The main strengths of this study were its large sample size (N = 969). Furthermore, it was the first study of its type to test a cognitive behavioural model of gambling behavior using empirical/statistical means. There were several weaknesses in this study. First, since the model was tested using a community sample, generalizability of the results to clinical populations was limited. However, the community-based study allowed us to assess the model using a sample with a continuum of gambling involvement and degree of problems. Future studies should replicate the study with other samples (e.g., patients attending primary care settings). Clinical samples are usually skewed and, thus, it is difficult to comment on causal pathways. Second, it is difficult to ascertain from the current model whether certain relationships (e.g., the relationship between coping, urges, and gambling behaviour) are trait-based orientation of the individual to such circumstances or a result of gambling history. It would be important to understand developmentally how such a model might adopt similar/differential predictions among non-regular gamblers and problem gamblers.
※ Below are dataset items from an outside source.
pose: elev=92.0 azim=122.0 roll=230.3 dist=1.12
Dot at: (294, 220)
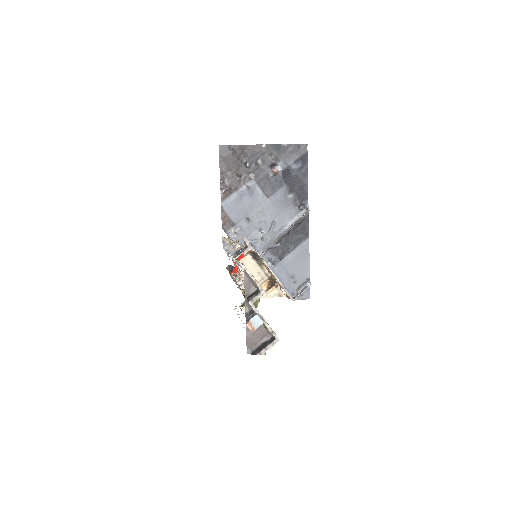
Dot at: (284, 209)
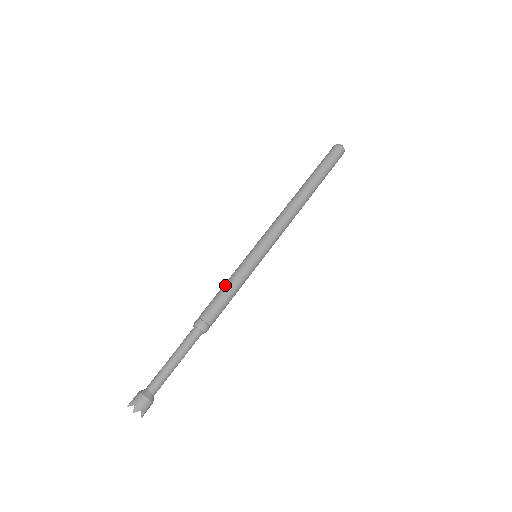
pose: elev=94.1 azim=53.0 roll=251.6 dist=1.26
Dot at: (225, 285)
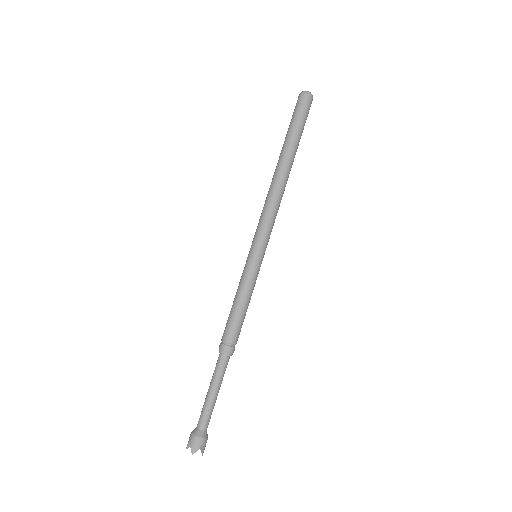
Dot at: (234, 300)
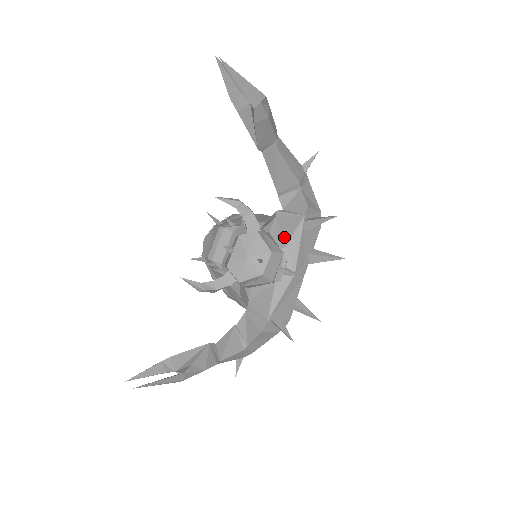
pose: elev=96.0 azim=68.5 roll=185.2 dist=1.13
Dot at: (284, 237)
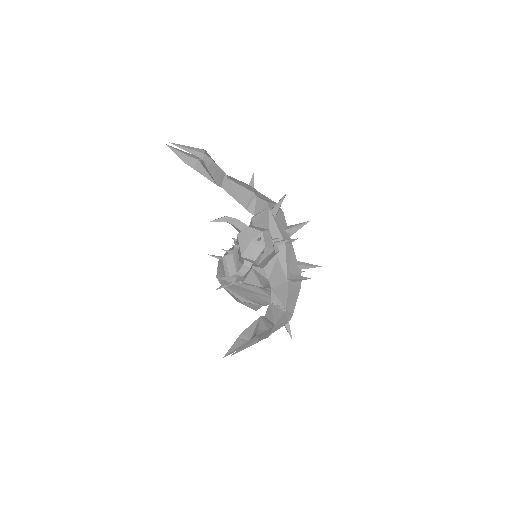
Dot at: (265, 227)
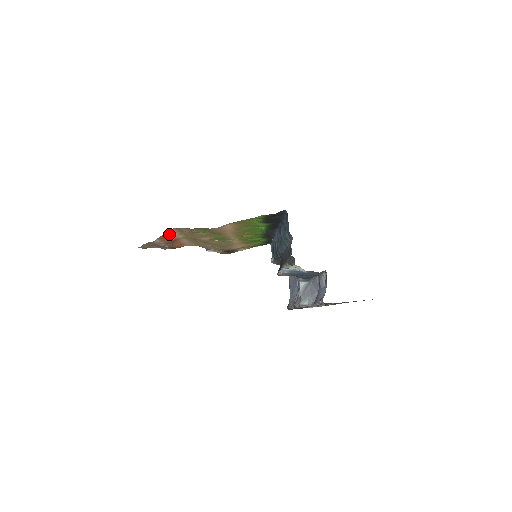
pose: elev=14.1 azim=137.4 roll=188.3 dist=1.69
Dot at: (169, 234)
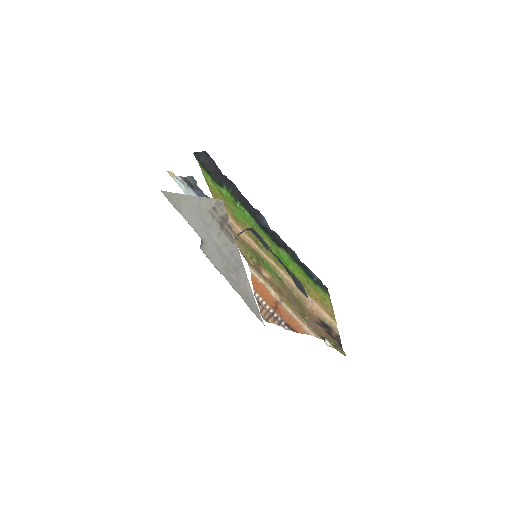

Future studies could assess the model using different groups of gamblers. Due to the small number of pathological gamblers, this was not conducted in this study. Third, two third of our sample were females. Future research needs to ensure approximately equal gender representation in their samples. Fourth, biological factors were excluded from the study to keep the preliminary study simple. Excluding biological factors from our study prevented the assessment of certain variables adequately (e.g., motivation and gambling urges). For example, Potenza (2008) presented evidence of neural mechanisms of gambling urges. Furthermore, recent literature reviews (e.g., Goudriaan et al. 2006; van Holst et al. 2010) have suggested that biological variables are important in the development and maintenance of problem gambling. Thus, considering that certain variables that are important in the conceptualization of problem gambling comprise of both psychological and biological components, further studies need to explore all components of these variables to obtain a comprehensive measure of them. Fifth, types of gambling were not factored into the analyses to keep the model assessed simple. Future research needs to assess how the model differs for the different types of gambling.

In summary, the results provided initial support for the validity of the cognitive behavioral theory of gambling behavior. More importantly, it highlighted the importance of gender differences in the development of gambling behavior.